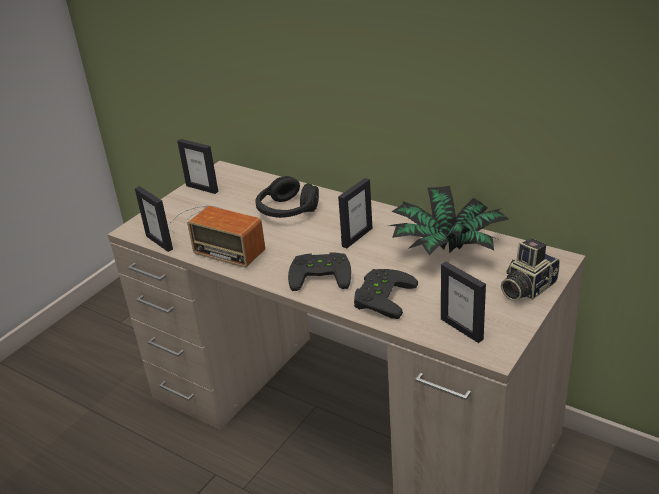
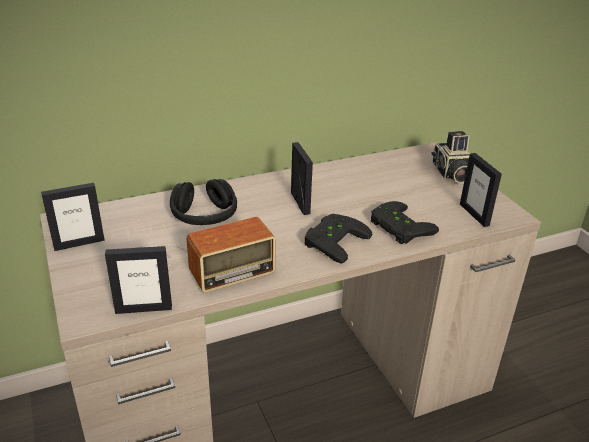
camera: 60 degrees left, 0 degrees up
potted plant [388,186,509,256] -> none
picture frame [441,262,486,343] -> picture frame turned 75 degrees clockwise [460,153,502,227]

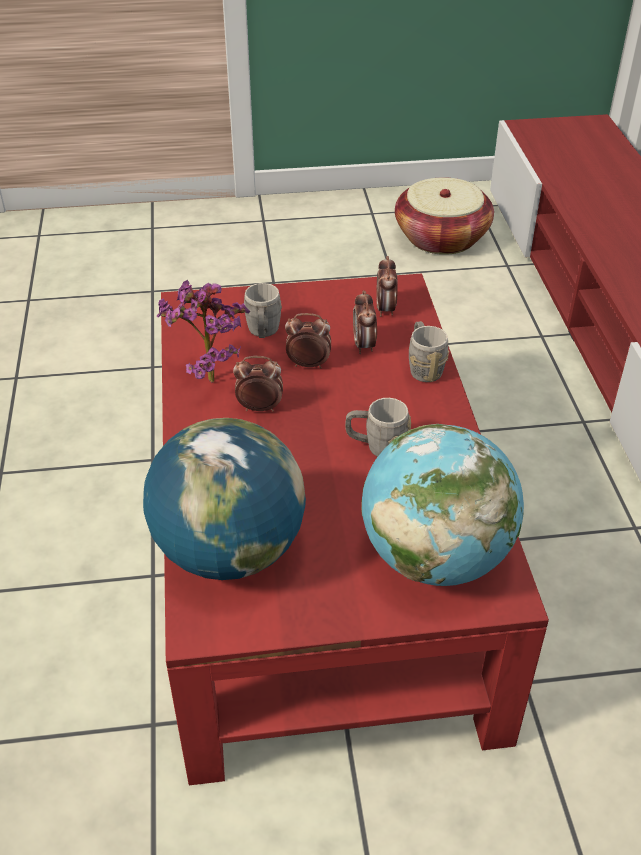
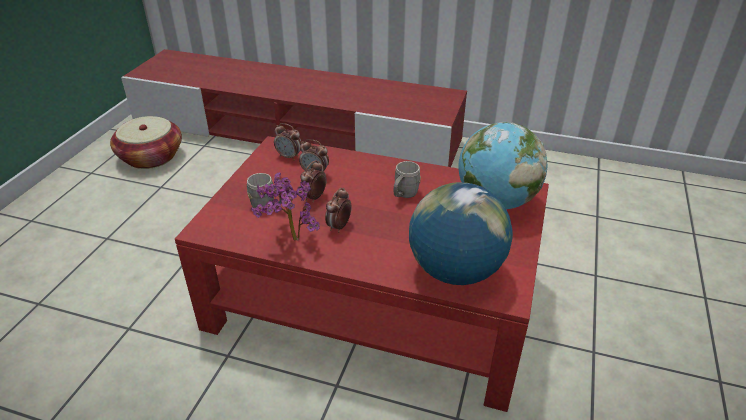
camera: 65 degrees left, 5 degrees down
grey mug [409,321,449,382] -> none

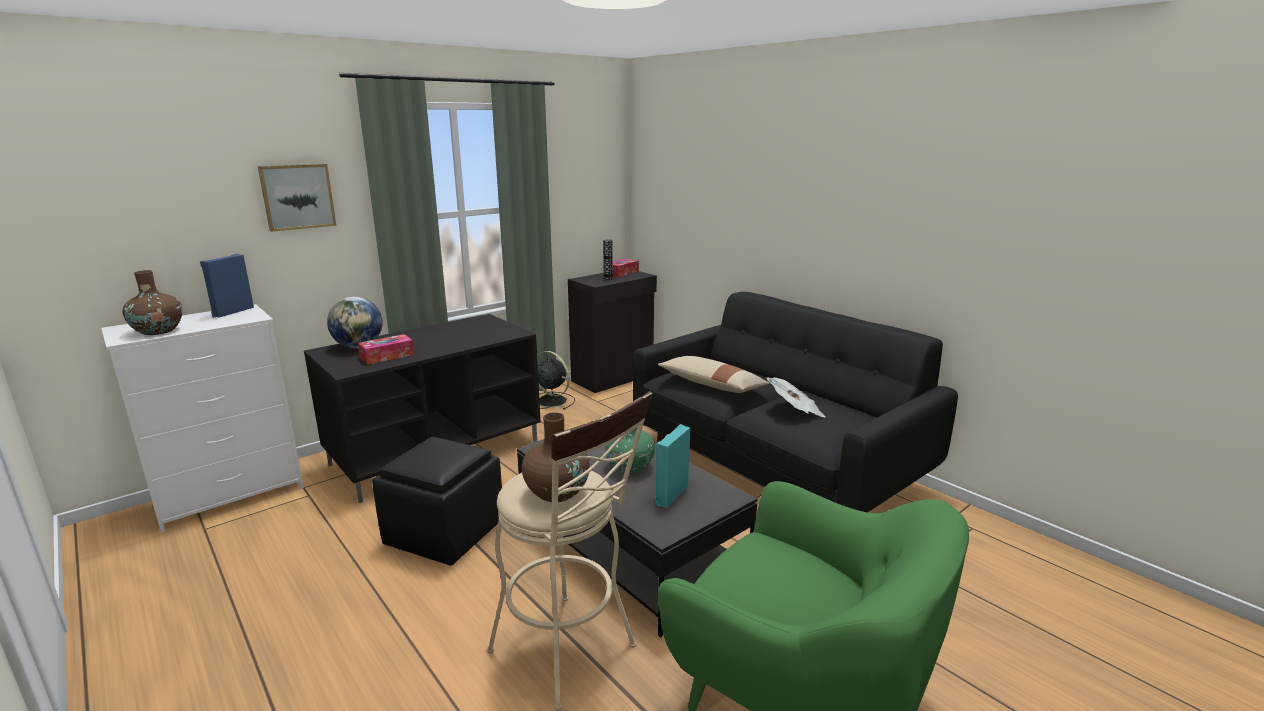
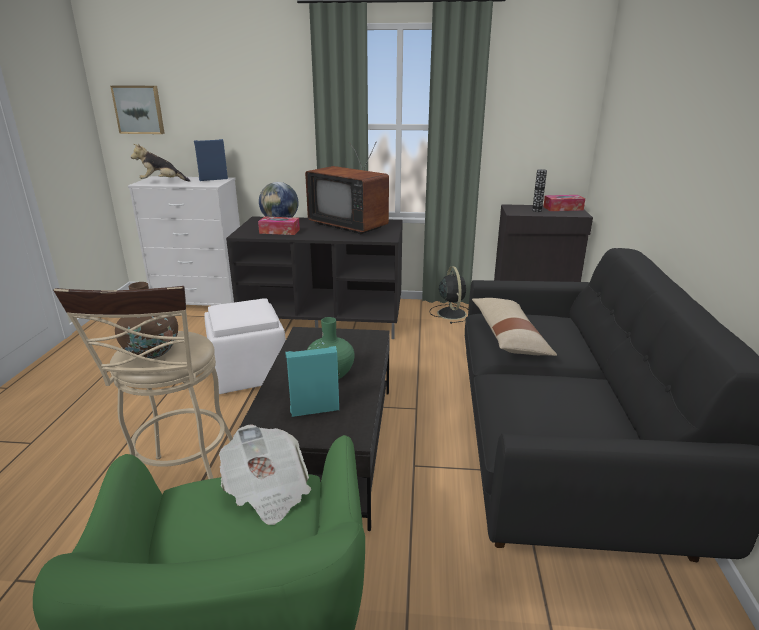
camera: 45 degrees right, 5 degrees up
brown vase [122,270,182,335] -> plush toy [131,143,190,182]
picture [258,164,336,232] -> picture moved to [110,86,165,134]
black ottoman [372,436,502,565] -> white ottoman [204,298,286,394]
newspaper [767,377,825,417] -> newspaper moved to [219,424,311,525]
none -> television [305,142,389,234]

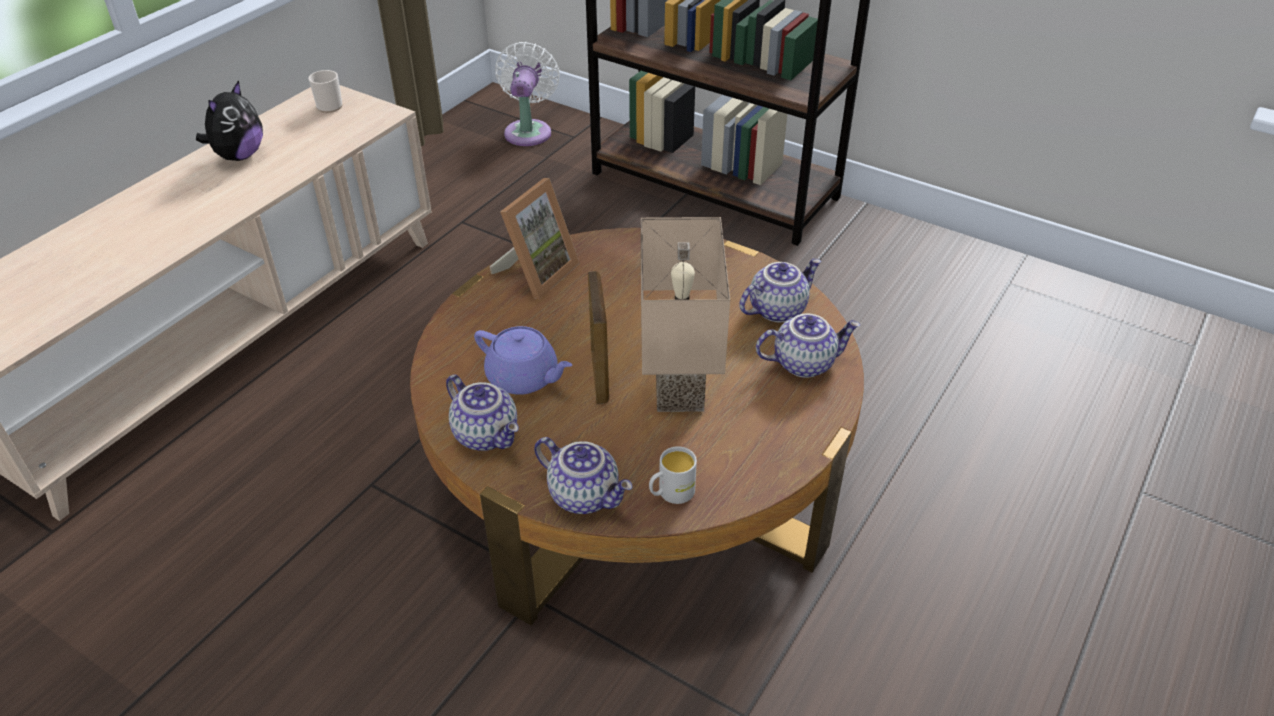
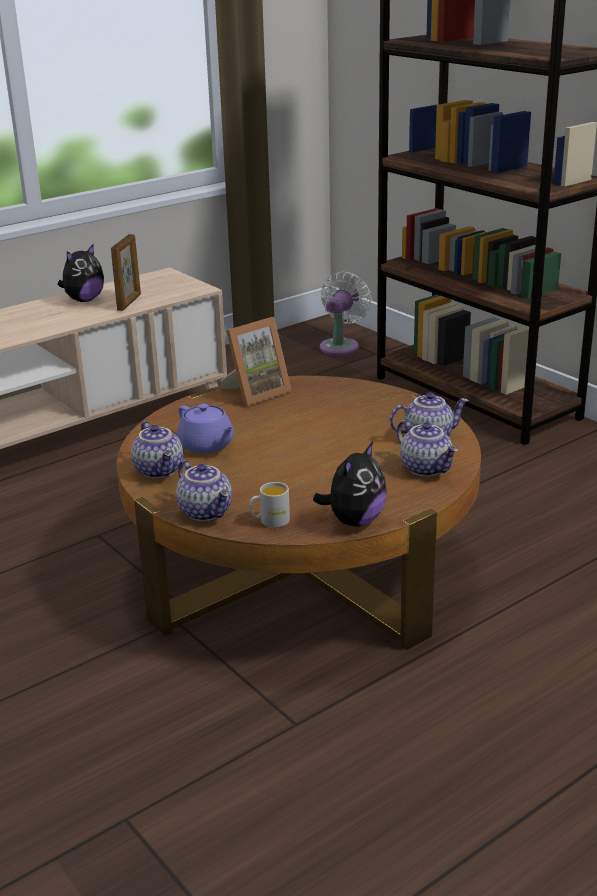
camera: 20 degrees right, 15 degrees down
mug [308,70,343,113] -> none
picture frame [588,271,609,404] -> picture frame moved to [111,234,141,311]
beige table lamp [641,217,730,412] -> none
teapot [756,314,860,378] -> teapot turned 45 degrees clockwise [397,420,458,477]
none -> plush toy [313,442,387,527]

WORK TASK: Retype all the records shown above, character for character. Omit every picture.

TASK RESULT:
camera: 60 degrees left, 0 degrees up
potted plant [388,186,509,256] -> none
picture frame [441,262,486,343] -> picture frame turned 75 degrees clockwise [460,153,502,227]

camera: 65 degrees left, 5 degrees down
grey mug [409,321,449,382] -> none

camera: 45 degrees right, 5 degrees up
brown vase [122,270,182,335] -> plush toy [131,143,190,182]
picture [258,164,336,232] -> picture moved to [110,86,165,134]
black ottoman [372,436,502,565] -> white ottoman [204,298,286,394]
newspaper [767,377,825,417] -> newspaper moved to [219,424,311,525]
none -> television [305,142,389,234]

camera: 20 degrees right, 15 degrees down
mug [308,70,343,113] -> none
picture frame [588,271,609,404] -> picture frame moved to [111,234,141,311]
beige table lamp [641,217,730,412] -> none
teapot [756,314,860,378] -> teapot turned 45 degrees clockwise [397,420,458,477]
none -> plush toy [313,442,387,527]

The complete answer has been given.